Editor’s Note: This is part 45 in Emily Potts’ inspirational series (previously called “Design Links”). Every other week she features three artists whose work offers fresh, fun, and stimulating creative inspiration. Each artist picks the next link—someone who personally inspires him/her. Check out the forty-fourth part in the series, featuring River Jukes-Hudson, Way Wza & Toyin Ojih Odutola.
This week we do a reset, and I chose to feature …
I’ve admired Whitney’s illustration work for years. She is a craftsperson, a mentor, and a teacher. Several years ago I contracted her to write a book about the practice of sketching, which became Playing with Sketches (Rockport Publishers). I was impressed with not only her knowledge and skills as an artist and her ability to share these tips, but also her generosity. Rather than just showing how she would draw something, she featured the works of more than 100 artists to illustrate her points.
Recently, Whitney has been producing work for sale under her brand Pbody Dsign. Marketed under the tagline of Limited Edition Wares For Your Eclectic Home, these pieces incorporate handworked surfaces on each piece. I love the bold simplicity of her limited-edition ceramics collection.
I love the wordplay on these little creations. She hand-painted each matchbox and applied labels that incorporate illustration and design elements that reference matchbox labels in India. It’s art you can carry in your pocket.
Whitney Sherman is inspired by …
She inspires me because of her conceptual intelligence, mad gouache painting skills, and image/text relationships: whether it is a cultural comment such as Puff, Puff, Pass brush-lettered on an ashtray; the nostalgia for old library book sign-out cards on the jacket design for Antonya Nelson’s short stories Funny Once; or her playful drawings of common objects with captions, sometimes sexually charged like the #2 pencil [drawn in pencil] that is captioned Only the Tip.
I especially love Na’s paintings of objects and how, on first glance, they are deceptively ordinary looking. But they sneak up on you. I love her recent illustration for Vogue article entitled “What Does “Date Night” Dressing Look Like in the Trump Era? which pays homage to Jenny Holzer’s Truism’s series by presenting Holzer’s 1977 aphorism Abuse of Power on a white t-shirt in almost a clothing catalog manner. Presented with the article headline and published in Vogue, the painting and truism take on a deeper historic meanings. Or her New York Times piece for the article Why English Keeps On, Like, Totally Changing that appropriates dance-step instructions superimposed with vowels and consonants. Na is subversive with most of her word/image relationships and wordplay. I also love her plastic bag series she has posted on Instagram that are raising money for Planned Parenthood.

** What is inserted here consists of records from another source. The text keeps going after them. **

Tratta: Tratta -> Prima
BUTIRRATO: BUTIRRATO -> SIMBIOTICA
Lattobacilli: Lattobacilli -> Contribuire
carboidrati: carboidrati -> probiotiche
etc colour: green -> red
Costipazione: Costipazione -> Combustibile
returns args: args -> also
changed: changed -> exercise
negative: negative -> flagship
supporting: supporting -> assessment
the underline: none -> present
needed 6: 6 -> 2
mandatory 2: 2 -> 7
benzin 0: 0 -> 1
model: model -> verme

Some years back Na painted a few book jackets, word-playing the titles and making a new illustration on the front of the painting of the book. Interestingly she now is an award-winning book jacket designer having worked a Bloomsbury and FSG. Her covers use a wide range of visual play including wash paintings and hand lettering as well as tightly cropped photos and lettering. Her cover for Mike Roberts novel Cannibals in Love has a surgical precision to it showing tightly interwoven fingers and sans serif letters literally cut out of the image.The inky drawing she did for Megan Mayhew Bergman’s novel Almost Famous Women is directly opposite in image and letterforms.
Na Kim is inspired by …
His work is often imitated but inimitable. A purveyor of design as a form of art who constantly invents new ways of seeing. Hard to pick any favorites, but here are a few.
Brilliant. With this design he lets the title and concept speak for itself, while simultaneously allowing the typeface to carry David Salle’s tongue-in-cheek tone throughout the book.
Schubert’s Winter Journey, is in a way, a translation of Franz Schubert’s Winterreise (Winter’s Journey): a cycle of voice and piano compositions set to 24 poems by Wilhelm Müller. I randomly came across this book while I was casually browsing a local bookstore, and I was thrilled. Spellbound by the blind-embossed footprints across the winter snow, I purchased it without hesitation. Classical music can be an intimidating subject to approach, but Peter’s design gave this amateur classical music enthusiast the courage to delve deeper into the genius of Schubert.
As far as biographies go, this is probably my favorite cover. The simple typography and portrait of Gehry overlaid with his sketch lines that represent his way of thinking. It’s beautiful.